It rose from the ashes. In July 1779 British and Hessian troops burned this little harbor village to the ground. The people rebuilt it house by house — and the Greek Revival captain's homes they raised still line Harbor Road today. By the 1890s their rebuilt harbor was shipping a hundred thousand barrels of onions a year to New York and the southern ports. A burned village, an onion port, and one of the most intact streetscapes on the Connecticut shore — this is Southport, the harbor village of Fairfield, and this page tells its story.
When the railroad arrived in 1848-49 and Bridgeport's deeper harbor took over the coastal trade, Southport's shipping slowly wound down — and that, in a way, is why it survived so intact. The village settled into a quiet, prosperous residential life and never tore its old houses down. The Pequot Library, a stone Richardsonian-Romanesque landmark, opened in 1894. Southport-raised Joseph Earl Sheffield — who went on to found a railroad and endow Yale's Sheffield Scientific School — was one of many whose fortunes traced back to this harbor. Captain's houses, a stone library, a working yacht club, Long Island Sound at the end of the street.
Why People Visit Southport Connecticut
- Walk the Southport Historic District along Harbor Road and Pequot Avenue, lined with post-1779 Greek Revival and Federal captain's houses.

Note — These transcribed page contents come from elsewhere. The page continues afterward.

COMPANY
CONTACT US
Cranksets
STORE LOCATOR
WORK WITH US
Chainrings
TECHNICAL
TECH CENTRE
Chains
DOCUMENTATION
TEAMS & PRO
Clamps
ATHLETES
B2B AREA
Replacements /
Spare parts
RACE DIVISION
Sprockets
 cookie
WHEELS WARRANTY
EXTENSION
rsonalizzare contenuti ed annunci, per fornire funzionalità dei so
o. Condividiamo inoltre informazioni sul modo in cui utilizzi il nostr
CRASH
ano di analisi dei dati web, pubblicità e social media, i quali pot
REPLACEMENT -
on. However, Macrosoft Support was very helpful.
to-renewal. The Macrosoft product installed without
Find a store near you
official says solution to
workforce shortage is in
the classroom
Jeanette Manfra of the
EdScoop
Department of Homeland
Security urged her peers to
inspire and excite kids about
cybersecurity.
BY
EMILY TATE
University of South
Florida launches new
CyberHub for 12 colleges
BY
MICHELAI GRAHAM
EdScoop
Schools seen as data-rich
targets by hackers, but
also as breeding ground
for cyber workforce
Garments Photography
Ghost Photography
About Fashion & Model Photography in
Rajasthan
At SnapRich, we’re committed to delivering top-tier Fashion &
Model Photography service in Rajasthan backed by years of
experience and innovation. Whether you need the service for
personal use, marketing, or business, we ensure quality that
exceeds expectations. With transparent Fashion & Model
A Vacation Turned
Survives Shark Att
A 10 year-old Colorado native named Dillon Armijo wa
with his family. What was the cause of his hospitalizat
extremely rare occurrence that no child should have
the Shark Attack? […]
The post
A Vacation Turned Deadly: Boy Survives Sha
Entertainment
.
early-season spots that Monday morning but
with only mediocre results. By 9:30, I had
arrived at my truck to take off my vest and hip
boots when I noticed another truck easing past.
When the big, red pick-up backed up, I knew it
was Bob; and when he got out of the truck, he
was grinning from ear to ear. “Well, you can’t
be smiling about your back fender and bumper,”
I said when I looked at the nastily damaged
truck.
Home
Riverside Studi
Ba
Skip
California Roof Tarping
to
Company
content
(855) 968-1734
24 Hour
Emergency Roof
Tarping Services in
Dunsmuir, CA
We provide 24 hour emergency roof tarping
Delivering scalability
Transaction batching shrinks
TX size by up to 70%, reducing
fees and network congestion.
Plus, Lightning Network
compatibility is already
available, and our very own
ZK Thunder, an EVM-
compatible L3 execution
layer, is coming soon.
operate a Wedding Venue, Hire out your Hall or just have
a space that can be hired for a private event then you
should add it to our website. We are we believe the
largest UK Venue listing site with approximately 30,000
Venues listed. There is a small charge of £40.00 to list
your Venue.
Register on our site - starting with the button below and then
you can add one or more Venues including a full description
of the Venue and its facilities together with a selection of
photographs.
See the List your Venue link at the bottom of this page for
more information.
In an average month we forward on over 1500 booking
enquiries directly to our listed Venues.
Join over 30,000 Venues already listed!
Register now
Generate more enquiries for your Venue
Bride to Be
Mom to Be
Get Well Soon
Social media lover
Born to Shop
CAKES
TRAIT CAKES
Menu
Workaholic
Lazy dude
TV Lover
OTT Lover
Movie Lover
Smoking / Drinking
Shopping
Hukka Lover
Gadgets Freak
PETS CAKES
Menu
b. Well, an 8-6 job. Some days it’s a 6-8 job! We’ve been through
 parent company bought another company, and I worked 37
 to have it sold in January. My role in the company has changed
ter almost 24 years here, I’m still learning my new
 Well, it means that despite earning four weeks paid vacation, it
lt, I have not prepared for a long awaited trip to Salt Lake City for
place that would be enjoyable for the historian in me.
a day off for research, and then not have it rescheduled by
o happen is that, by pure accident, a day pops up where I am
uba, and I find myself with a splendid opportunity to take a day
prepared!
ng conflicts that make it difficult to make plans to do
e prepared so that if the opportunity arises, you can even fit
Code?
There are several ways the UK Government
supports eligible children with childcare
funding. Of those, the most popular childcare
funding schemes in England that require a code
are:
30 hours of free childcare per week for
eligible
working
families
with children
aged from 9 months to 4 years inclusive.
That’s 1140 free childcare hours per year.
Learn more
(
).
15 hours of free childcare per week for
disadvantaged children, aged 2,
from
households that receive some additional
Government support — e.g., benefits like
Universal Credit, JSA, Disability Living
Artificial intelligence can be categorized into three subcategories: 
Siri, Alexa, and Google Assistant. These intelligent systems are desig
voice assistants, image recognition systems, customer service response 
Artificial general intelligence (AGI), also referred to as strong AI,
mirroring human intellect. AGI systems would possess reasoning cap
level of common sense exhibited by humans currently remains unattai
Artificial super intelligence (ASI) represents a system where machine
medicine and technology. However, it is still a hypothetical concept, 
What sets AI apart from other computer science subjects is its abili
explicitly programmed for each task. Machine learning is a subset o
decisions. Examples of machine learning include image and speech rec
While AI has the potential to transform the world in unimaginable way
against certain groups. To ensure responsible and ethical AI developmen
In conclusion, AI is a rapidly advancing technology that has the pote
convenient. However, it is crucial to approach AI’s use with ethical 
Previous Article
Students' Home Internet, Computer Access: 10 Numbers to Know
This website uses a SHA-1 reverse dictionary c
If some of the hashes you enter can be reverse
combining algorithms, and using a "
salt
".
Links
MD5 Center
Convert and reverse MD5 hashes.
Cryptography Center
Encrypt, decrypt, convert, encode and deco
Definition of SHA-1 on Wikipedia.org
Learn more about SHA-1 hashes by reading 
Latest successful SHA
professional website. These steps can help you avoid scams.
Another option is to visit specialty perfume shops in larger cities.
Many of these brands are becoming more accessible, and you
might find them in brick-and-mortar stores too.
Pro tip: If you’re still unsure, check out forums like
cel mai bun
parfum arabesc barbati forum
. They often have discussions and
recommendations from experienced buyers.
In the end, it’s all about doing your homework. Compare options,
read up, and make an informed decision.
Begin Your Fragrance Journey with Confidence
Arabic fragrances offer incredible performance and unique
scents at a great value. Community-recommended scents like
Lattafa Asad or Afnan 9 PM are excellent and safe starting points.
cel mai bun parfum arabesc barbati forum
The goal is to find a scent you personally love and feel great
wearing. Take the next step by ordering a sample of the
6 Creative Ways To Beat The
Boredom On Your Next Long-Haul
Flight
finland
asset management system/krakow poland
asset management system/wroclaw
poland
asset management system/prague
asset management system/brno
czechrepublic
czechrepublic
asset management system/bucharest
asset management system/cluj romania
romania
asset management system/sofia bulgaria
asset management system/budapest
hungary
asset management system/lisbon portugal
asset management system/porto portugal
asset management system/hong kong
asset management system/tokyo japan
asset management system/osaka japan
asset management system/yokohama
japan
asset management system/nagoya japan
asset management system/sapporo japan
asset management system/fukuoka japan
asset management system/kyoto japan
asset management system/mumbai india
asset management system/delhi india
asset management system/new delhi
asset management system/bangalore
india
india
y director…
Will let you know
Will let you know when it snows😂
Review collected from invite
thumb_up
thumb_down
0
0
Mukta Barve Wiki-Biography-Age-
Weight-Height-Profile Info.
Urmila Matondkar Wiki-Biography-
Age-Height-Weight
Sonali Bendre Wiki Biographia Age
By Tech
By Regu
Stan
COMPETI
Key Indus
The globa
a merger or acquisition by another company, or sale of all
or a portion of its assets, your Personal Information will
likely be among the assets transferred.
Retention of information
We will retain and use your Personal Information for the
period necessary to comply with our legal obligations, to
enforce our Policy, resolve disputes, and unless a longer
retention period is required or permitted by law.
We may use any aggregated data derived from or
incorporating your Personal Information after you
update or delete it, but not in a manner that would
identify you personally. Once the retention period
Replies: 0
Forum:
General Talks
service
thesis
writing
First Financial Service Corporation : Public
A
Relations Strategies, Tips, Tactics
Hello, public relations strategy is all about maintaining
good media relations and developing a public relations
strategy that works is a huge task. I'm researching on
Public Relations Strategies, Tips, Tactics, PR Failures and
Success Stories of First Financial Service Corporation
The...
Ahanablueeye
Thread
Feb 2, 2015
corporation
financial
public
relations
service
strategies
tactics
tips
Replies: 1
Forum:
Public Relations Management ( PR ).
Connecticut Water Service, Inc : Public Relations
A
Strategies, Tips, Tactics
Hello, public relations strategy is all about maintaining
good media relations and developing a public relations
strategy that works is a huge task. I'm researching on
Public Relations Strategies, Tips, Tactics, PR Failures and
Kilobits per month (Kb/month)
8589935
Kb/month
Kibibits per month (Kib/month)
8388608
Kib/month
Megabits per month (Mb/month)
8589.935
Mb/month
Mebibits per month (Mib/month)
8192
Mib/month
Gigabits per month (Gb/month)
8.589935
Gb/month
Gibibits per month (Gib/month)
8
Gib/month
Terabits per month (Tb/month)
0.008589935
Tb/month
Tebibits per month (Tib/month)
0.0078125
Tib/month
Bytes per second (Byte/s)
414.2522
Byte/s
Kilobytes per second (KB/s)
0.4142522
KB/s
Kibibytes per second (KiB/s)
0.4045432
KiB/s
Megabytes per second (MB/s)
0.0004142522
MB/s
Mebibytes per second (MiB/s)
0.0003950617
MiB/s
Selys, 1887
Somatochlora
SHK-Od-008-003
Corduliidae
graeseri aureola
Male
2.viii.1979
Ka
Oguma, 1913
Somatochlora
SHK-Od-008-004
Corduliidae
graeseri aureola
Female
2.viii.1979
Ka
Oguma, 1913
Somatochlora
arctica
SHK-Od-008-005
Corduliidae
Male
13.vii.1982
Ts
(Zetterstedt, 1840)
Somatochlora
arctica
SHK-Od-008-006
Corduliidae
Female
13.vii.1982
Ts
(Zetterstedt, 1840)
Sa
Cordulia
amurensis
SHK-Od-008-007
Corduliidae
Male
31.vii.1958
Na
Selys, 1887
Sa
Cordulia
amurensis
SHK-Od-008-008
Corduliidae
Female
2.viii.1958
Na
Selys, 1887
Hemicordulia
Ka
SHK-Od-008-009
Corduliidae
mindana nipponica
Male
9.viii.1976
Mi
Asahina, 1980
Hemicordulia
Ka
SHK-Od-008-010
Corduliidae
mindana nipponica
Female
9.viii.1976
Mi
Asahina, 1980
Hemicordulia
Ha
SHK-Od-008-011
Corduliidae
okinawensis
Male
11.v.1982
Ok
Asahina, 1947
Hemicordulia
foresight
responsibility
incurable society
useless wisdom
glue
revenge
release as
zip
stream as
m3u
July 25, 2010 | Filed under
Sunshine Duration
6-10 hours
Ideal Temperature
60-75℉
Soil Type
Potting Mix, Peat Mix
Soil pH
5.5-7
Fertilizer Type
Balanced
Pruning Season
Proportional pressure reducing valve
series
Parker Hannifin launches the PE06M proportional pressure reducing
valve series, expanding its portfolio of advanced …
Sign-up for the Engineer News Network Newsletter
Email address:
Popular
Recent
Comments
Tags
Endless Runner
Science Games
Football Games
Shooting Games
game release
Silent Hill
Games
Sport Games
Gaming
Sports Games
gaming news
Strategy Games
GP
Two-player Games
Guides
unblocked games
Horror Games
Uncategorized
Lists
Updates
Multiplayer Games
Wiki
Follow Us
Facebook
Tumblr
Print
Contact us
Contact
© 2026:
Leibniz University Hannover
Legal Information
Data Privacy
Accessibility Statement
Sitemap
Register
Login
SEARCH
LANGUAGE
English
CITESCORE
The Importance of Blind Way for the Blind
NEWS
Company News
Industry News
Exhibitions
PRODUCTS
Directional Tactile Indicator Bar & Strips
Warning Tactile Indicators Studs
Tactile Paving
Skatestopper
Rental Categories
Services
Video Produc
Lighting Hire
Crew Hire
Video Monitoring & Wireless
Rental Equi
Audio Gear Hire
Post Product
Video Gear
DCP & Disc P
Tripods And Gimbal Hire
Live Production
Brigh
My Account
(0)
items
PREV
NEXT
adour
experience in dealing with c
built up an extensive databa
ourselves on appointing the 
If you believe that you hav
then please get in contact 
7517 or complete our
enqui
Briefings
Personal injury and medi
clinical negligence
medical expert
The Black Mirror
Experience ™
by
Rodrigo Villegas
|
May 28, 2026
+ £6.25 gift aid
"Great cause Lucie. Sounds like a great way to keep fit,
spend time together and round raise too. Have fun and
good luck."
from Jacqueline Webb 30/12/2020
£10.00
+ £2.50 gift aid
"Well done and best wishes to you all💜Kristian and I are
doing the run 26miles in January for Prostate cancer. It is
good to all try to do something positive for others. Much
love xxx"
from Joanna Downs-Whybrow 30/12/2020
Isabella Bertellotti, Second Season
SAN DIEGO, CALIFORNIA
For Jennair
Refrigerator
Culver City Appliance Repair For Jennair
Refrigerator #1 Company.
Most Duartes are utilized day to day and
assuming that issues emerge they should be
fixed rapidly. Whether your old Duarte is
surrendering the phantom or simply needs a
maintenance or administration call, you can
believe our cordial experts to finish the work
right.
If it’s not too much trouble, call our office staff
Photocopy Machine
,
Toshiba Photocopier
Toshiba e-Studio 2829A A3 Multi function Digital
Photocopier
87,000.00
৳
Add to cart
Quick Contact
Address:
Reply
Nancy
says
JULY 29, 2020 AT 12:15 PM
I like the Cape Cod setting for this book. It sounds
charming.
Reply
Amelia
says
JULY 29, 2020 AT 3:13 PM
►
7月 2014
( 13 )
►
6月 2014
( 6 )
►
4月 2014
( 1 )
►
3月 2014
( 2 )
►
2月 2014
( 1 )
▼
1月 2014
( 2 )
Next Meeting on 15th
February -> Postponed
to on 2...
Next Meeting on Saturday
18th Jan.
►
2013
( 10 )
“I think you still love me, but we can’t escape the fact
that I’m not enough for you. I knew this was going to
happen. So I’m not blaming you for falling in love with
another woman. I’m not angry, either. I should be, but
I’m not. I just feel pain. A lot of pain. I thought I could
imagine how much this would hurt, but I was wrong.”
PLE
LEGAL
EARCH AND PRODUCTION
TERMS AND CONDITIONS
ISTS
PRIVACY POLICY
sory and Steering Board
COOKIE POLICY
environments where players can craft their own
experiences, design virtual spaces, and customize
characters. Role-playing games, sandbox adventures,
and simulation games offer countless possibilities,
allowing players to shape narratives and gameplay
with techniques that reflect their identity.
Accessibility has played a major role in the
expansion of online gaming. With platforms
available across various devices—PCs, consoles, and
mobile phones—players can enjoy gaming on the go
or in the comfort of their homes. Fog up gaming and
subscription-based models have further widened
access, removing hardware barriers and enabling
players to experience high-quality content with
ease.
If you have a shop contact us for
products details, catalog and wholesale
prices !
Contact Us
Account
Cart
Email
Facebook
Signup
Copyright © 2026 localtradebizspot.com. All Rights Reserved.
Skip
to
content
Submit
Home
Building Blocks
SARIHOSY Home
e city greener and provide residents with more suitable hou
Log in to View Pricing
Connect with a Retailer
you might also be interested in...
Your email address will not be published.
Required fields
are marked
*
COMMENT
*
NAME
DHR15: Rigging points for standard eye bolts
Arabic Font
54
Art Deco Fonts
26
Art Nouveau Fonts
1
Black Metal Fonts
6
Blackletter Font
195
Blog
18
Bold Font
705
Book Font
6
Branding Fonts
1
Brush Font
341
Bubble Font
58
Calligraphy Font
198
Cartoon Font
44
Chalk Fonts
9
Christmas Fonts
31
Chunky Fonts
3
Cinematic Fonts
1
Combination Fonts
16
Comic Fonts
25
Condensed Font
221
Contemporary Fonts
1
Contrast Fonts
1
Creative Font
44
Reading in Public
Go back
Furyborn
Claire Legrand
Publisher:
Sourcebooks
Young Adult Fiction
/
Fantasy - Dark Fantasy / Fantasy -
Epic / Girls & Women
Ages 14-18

- Visit the Pequot Library (1894), a stone Richardsonian-Romanesque landmark with reading rooms and cultural programming.
- Look out over Southport Harbor at the mouth of the Mill River, with sailboats and the Pequot Yacht Club.
- Relax at Southport Beach, a small cove looking toward the harbor mouth on Long Island Sound.
- Find the Meeker House (about 1766), the lone survivor of the 1779 burning.